▸ **Page extract**
# Marriage Counselor confirms wife has issues. No what?



## veryconfusedhusband (Jul 3, 2010)

Ok posted a few threads in here before with the common "why won't she show me some love" crap. She has shown declining interest in sex and really me as a man with every life event. We are late 30s two kids. I finally decided to just do 180 for my sake and feels good but really no results with her. Meanwhile she kept pushing for MC to finally solve our problems. Ok I said and this time I picked a real counselor not a psychiatrist. He is trained in CBT and does not just nod his head and listen to our feelings. You see last time we went to counseling my wife pointed out some issues that were fair criticisms and I addressed them all. Well she did not trust it and failed to address my concerns. Anyway the MC asks her to list what I am not doing that she would like and she said umm nothing he is really on top of everything. He has asked more questions and it is clear he sees a pattern of her shutting me out. At one point he said well it sounds like you like him close to you but not too close and she agreed.
_Posted via Mobile Device_


----------



## DTO (Dec 18, 2011)

veryconfusedhusband said:


> Ok posted a few threads in here before with the common "why won't she show me some love" crap. She has shown declining interest in sex and really me as a man with every life event. We are late 30s two kids. I finally decided to just do 180 for my sake and feels good but really no results with her. Meanwhile she kept pushing for MC to finally solve our problems. Ok I said and this time I picked a real counselor not a psychiatrist. He is trained in CBT and does not just nod his head and listen to our feelings. You see last time we went to counseling my wife pointed out some issues that were fair criticisms and I addressed them all. Well she did not trust it and failed to address my concerns. Anyway the MC asks her to list what I am not doing that she would like and she said umm nothing he is really on top of everything. He has asked more questions and it is clear he sees a pattern of her shutting me out. At one point he said well it sounds like you like him close to you but not too close and she agreed.

▸ **Raw data**
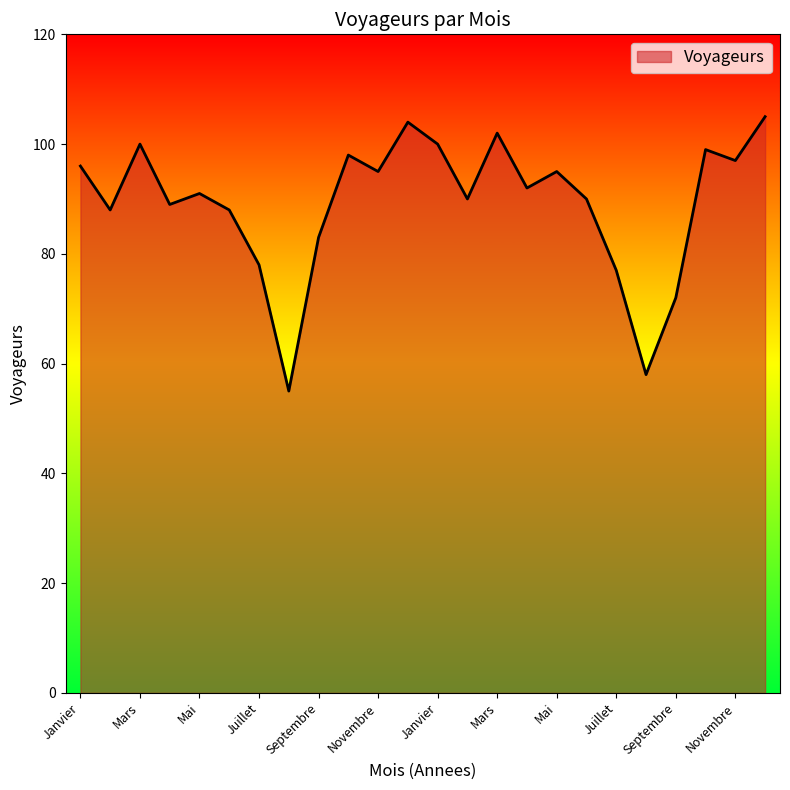

What is the difference between the maximum and minimum values?

50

▸ **Work item**
Pick up the forum thread about marriage counseling at the point where it stops, and continue it. The data above are not needed.

▸ **Answer**
At your next session, you say that you have reflected on your wife's comments and this dynamic does not work for you:

1. You have no desire to remain in a marriage where your wife wants to "cruise" and reap benefits. If she's so unattracted to you that she's not williing to improve, why bother?

2. The current situation is likely unsustainable. At some point you will burn out from the mismatched effort.

Personally, I would follow the 6-month rule that Dr. Glover (the NMMNG author) espouses. You bring your best self (which you seem to be doing) for six months and see where she is at in that time. If her performance is not working for you, renegotiate or end the relationship.


----------



## wiigirl (Jun 14, 2012)

DTO said:


> At your next session, you say that you have reflected on your wife's comments and this dynamic does not work for you:
> 
> 1. You have no desire to remain in a marriage where your wife wants to "cruise" and reap benefits. If she's so unattracted to you that she's not williing to improve, why bother?
> 
> ...



I would also recommend the 6-month rule. The WORST that can happen is you know you tried and gave it your all. 

Trust me that knowledge will help if divorce/separation comes around.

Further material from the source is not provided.